Investors have only 45 days in which to identify the replacement property (or properties) in a 1031 exchange, and the purchase transaction must close within 180 days of the closing date on the "old" investment property. That's a very tight deadline, which is why investors usually try to find a property they want to buy before closing the sale on their existing property. Since the 45-day clock doesn't start ticking until the sale of the "old" property has closed, investors sometimes use an unusually long escrow period of three to six months in order to give themselves more time to locate and negotiate the purchase of a replacement property. Or, if they are still trying to sell their existing property, they might tie up the replacement property with a lease-option contract, then exercise the purchase option after the "old" property has sold and complete the transaction as a 1031 exchange.
In a tax-deferred exchange, the replacement property must meet strict eligibility requirements. Not only must the replacement property be of equal or greater value than the property being sold, but the mortgage on the new property must be of an equal or greater amount than the existing debt on the property being sold. Any excess cash that ends up in the exchanger's hands at the end of the deal is called "boot" and becomes taxable income.
In fact, if the exchanger has "constructive receipt" of the sale proceeds from the "old" property at any time during the course of the exchange, it immediately becomes taxable income and the exchange is invalidated. Constructive receipt simply means the money is available to you, whether you touch it or not. For example, if the money is placed in a savings account to which you have access, that would be considered constructive receipt even if you never withdrew any of the money.
To avoid the constructive receipt pitfall, investors typically hire a professional "exchange facilitator" to handle the exchange. Contrary to popular belief, you do not have to literally exchange one property for another one in order to qualify for a 1031 tax-deferred exchange. In most cases, you simply sell your existing property in the normal manner, but -- and this is the important point -- you never touch the money. The money is held by the exchange facilitator to whom you have assigned the right and obligation to act as the "seller" on your behalf. Once you have a contract to buy the replacement property, the facilitator acts as the "buyer" on your behalf and uses your money to purchase the property. It sounds very complicated, but it is really just a paper transaction. The exchange facilitator appears to be the "buyer" or "seller" (depending on which side they're representing) on all of the escrow papers -- except for the deed and excise tax documents. Through a process called "direct deeding," the deed to the property being bought or sold by the exchange facilitator is automatically transferred to the appropriate buyer or seller at closing. As far as the individual buyers and sellers are concerned, the only difference between an exchange and a normal sale is that there are a few extra documents to sign at closing.
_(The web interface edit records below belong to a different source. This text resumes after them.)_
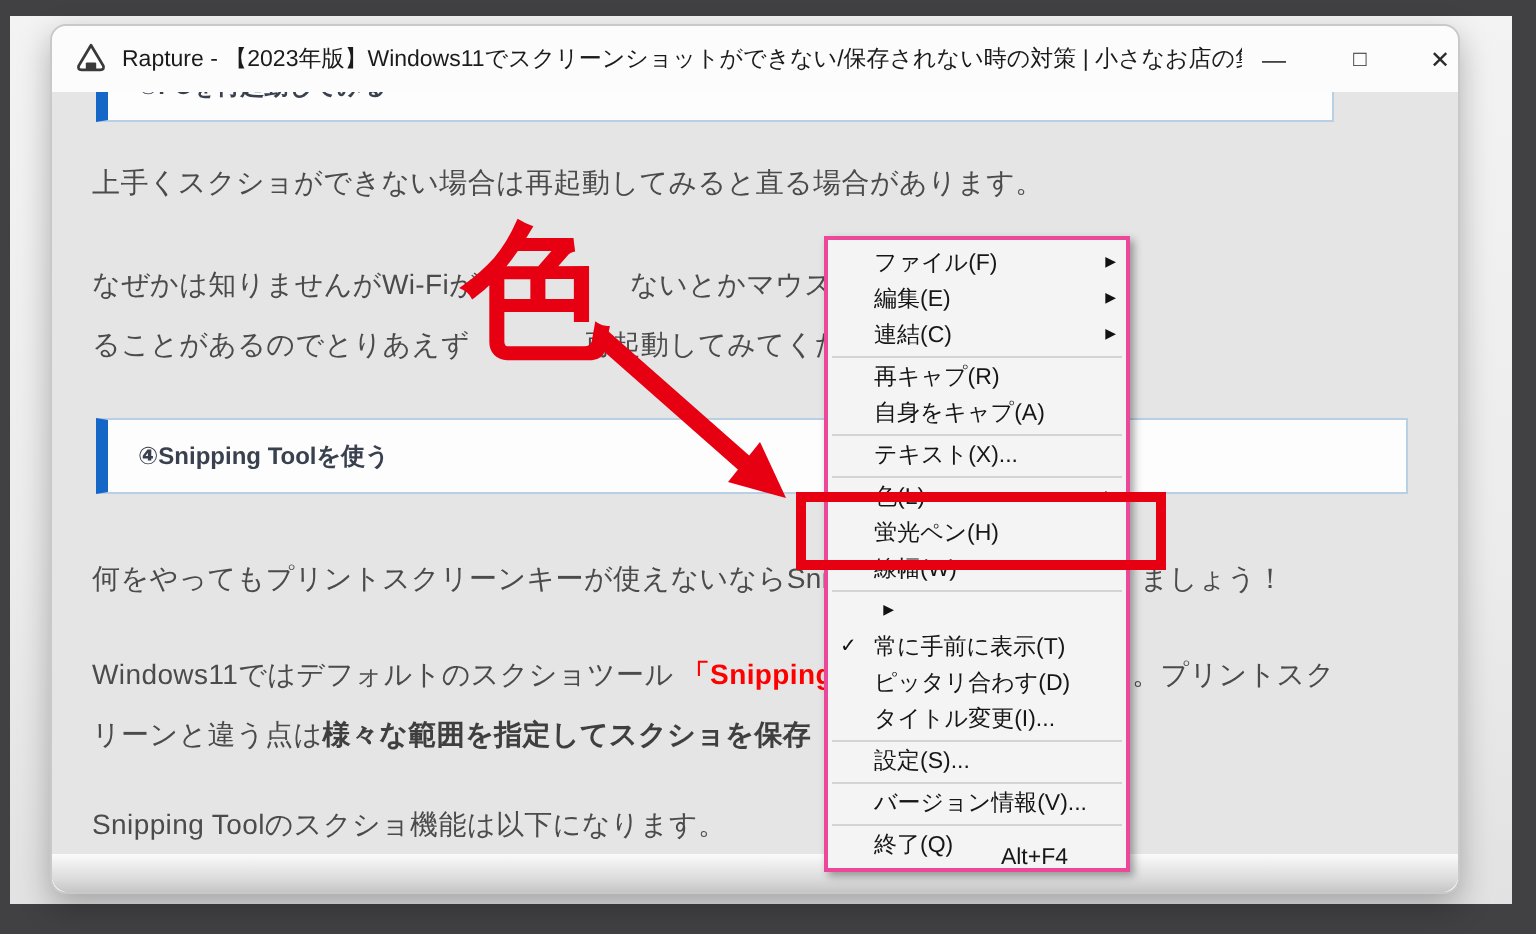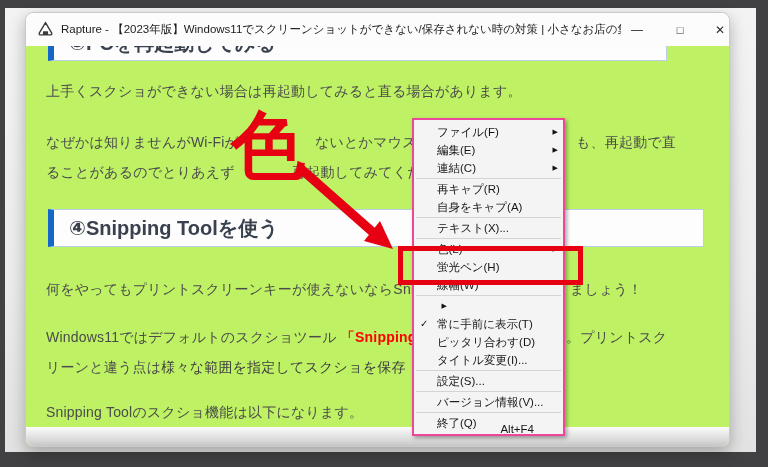--- a/index.html
+++ b/index.html
@@ -32,27 +32,27 @@
   }
   .ctl{
     position:absolute;top:7px;width:22px;height:20px;line-height:20px;
     text-align:center;font-size:12px;color:#2b2b2b;cursor:default;
   }
   .ctl.min{left:600px;}
   .ctl.max{left:643px;font-size:11px;}
   .ctl.cls{left:683px;}
   .content{
     position:absolute;left:0;top:33px;right:0;bottom:0;overflow:hidden;
-    border-radius:0 0 8px 8px;background:#bef264;
+    border-radius:0 0 8px 8px;background:#e5e5e5;
   }
   
   .hbox{
     position:absolute;background:#fdfdfd;
     border:1px solid #b9cfe3;border-left:6px solid #1467c6;
-    color:#39414f;font-weight:bold;font-size:20px;
+    color:#39414f;font-weight:bold;font-size:12px;
   }
   .hbox .htext{padding-left:15px;}
   .h1{left:22px;top:-21px;width:612px;height:34px;line-height:34px;}
   .h2{left:22px;top:163px;width:649px;height:36px;line-height:36px;}
   .t{
     position:absolute;font-size:14px;color:#4b4b4b;white-space:nowrap;
     letter-spacing:0.2px;
   }
   .p1 {left:20px;top:37px;}
   .l1a{left:20px;top:88px;}
@@ -60,21 +60,21 @@
   .l1c{left:550px;top:88px;}
   .l2a{left:20px;top:118px;}
   .l2b{left:266px;top:118px;}
   .p3a{left:20px;top:235px;}
   .p3b{left:544px;top:235px;}
   .p4a{left:20px;top:283px;}
   .p4c{left:540px;top:283px;}
   .p5a{left:20px;top:313px;}
   .p6 {left:20px;top:358px;}
   .red-strong{color:#ff0000;font-weight:bold;}
-  .bold{font-weight:normal;color:#3f3f3f;}
+  .bold{font-weight:bold;color:#3f3f3f;}
   .fade{
     position:absolute;left:0;right:0;top:381px;height:19px;
     background:linear-gradient(180deg,#fbfbfb 0%,#d9d9d9 70%,#c6c6c6 100%);
   }
   
   .menu{
     position:absolute;left:412px;top:118px;width:149px;
     background:#f4f4f4;border:2px solid #ec4899;
     box-shadow:2px 2px 4px rgba(0,0,0,.35);
     padding:3px 0 2px 0;z-index:5;
@@ -119,21 +119,20 @@
 
     <div class="content">
       <div class="hbox h1">
         <span class="htext">③PCを再起動してみる</span>
       </div>
 
       <span class="t p1">上手くスクショができない場合は再起動してみると直る場合があります。</span>
 
       <span class="t l1a">なぜかは知りませんがWi-Fiが</span>
       <span class="t l1b">ないとかマウスの動</span>
-      <span class="t l1c">も、再起動で直</span>
       <span class="t l2a">ることがあるのでとりあえず</span>
       <span class="t l2b">再起動してみてくだ</span>
 
       <div class="hbox h2">
         <span class="htext">④Snipping Toolを使う</span>
       </div>
 
       <span class="t p3a">何をやってもプリントスクリーンキーが使えないならSnip</span>
       <span class="t p3b">ましょう！</span>
 

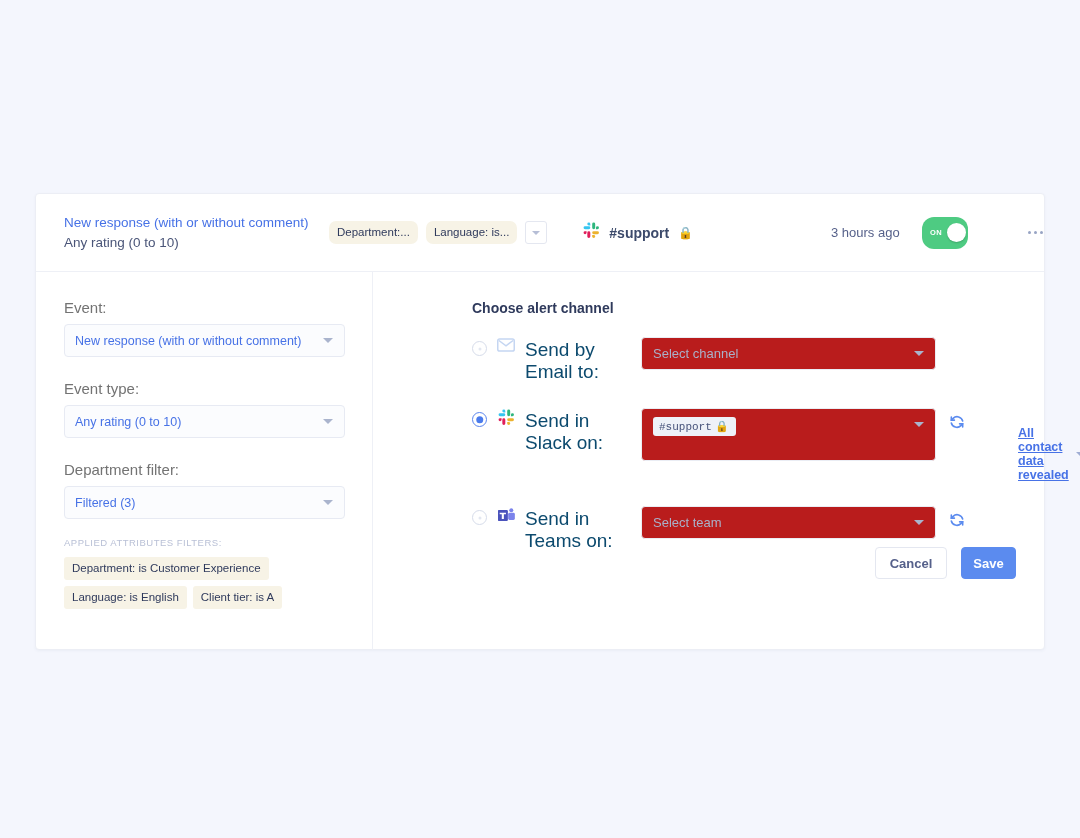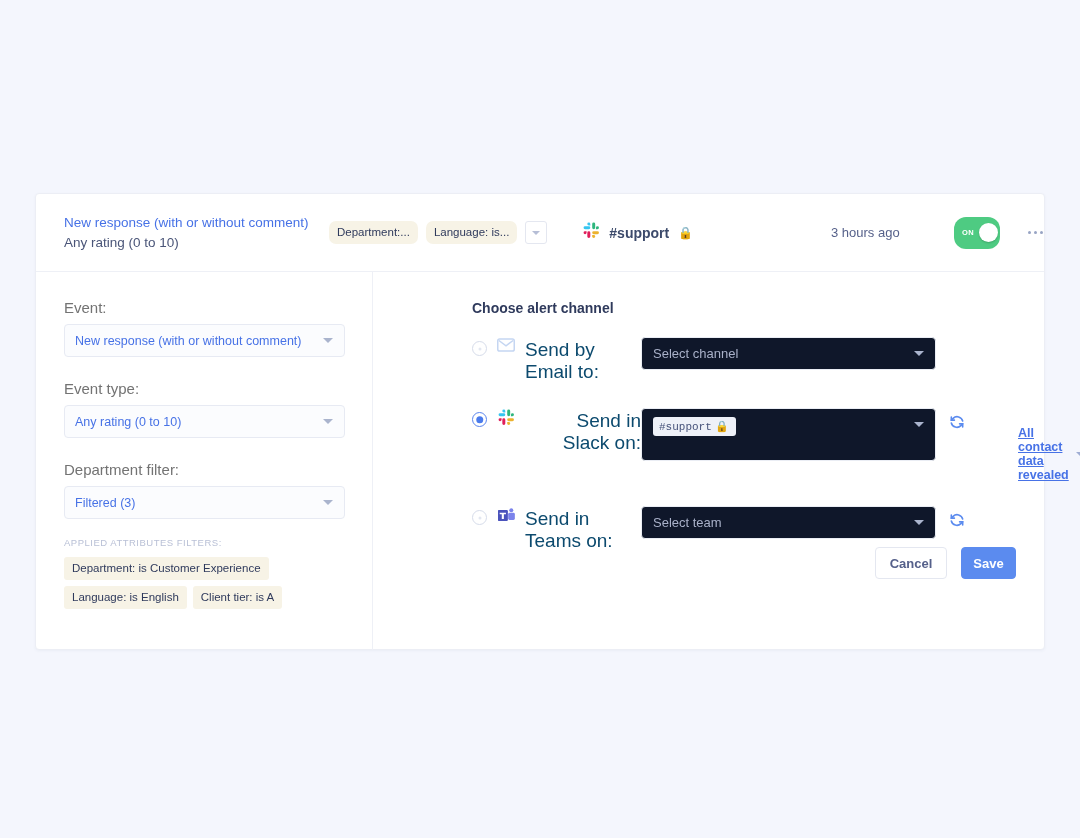--- a/index.html
+++ b/index.html
@@ -104,21 +104,21 @@
 
   .header-time {
     position: absolute;
     left: 795px;
     color: #56618a;
     font-size: 13px;
   }
 
   .toggle {
     position: absolute;
-    left: 918px;
+    left: 886px;
     width: 46px;
     height: 32px;
     border-radius: 12px;
     background: #4ecb82;
     display: flex;
     align-items: center;
   }
   .toggle-label {
     color: #ffffff;
     font-size: 7.5px;
@@ -287,21 +287,21 @@
     margin-left: 9px;
     width: 116px;
     flex: 0 0 auto;
     margin-top: 2px;
   }
 
   .channel-select {
     position: relative;
     width: 295px;
     height: 33px;
-    background: #0f172a;
+    background: #b91c1c;
     border: 1px solid #eaedf4;
     border-radius: 4px;
     display: flex;
     align-items: center;
     padding: 0 30px 0 11px;
     flex: 0 0 auto;
   }
   .channel-select.tall {
     height: 53px;
     align-items: flex-start;
@@ -477,21 +477,21 @@
               <path d="M2.5 3L12 10 21.5 3" fill="none" stroke="#c5d6f2" stroke-width="2"></path>
             </svg>
           </span>
           <span class="channel-label">Send by Email to:</span>
           <div class="channel-select">
             <span class="placeholder">Select channel</span>
             <span class="caret"></span>
           </div>
         </div>
 
-        <div class="channel-row" style="margin-bottom:24px;text-align:right;">
+        <div class="channel-row" style="margin-bottom:24px;">
           <span class="radio checked"></span>
           <span class="channel-icon">
             <svg width="17" height="17" viewBox="0 0 24 24">
               <path d="M5.0 15.1a2.1 2.1 0 1 1-2.1-2.1h2.1v2.1z" fill="#e01e5a"></path>
               <path d="M6.1 15.1a2.1 2.1 0 0 1 4.2 0v5.3a2.1 2.1 0 1 1-4.2 0v-5.3z" fill="#e01e5a"></path>
               <path d="M8.2 5.0a2.1 2.1 0 1 1 2.1-2.1v2.1H8.2z" fill="#36c5f0"></path>
               <path d="M8.2 6.1a2.1 2.1 0 0 1 0 4.2H2.9a2.1 2.1 0 1 1 0-4.2h5.3z" fill="#36c5f0"></path>
               <path d="M18.3 8.2a2.1 2.1 0 1 1 2.1 2.1h-2.1V8.2z" fill="#2eb67d"></path>
               <path d="M17.2 8.2a2.1 2.1 0 0 1-4.2 0V2.9a2.1 2.1 0 1 1 4.2 0v5.3z" fill="#2eb67d"></path>
               <path d="M15.1 18.3a2.1 2.1 0 1 1-2.1 2.1v-2.1h2.1z" fill="#ecb22e"></path>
When selecting an exchange facilitator, it is extremely important to know who you are dealing with. Remember, the facilitator will be holding all of your money during the exchange period and you cannot have access to it as explained above, so you must be sure that they won't skip town with your cash. Make sure the exchange facilitator you deal with has a fidelity bond, or some other way to guarantee that your funds won't disappear during the exchange process.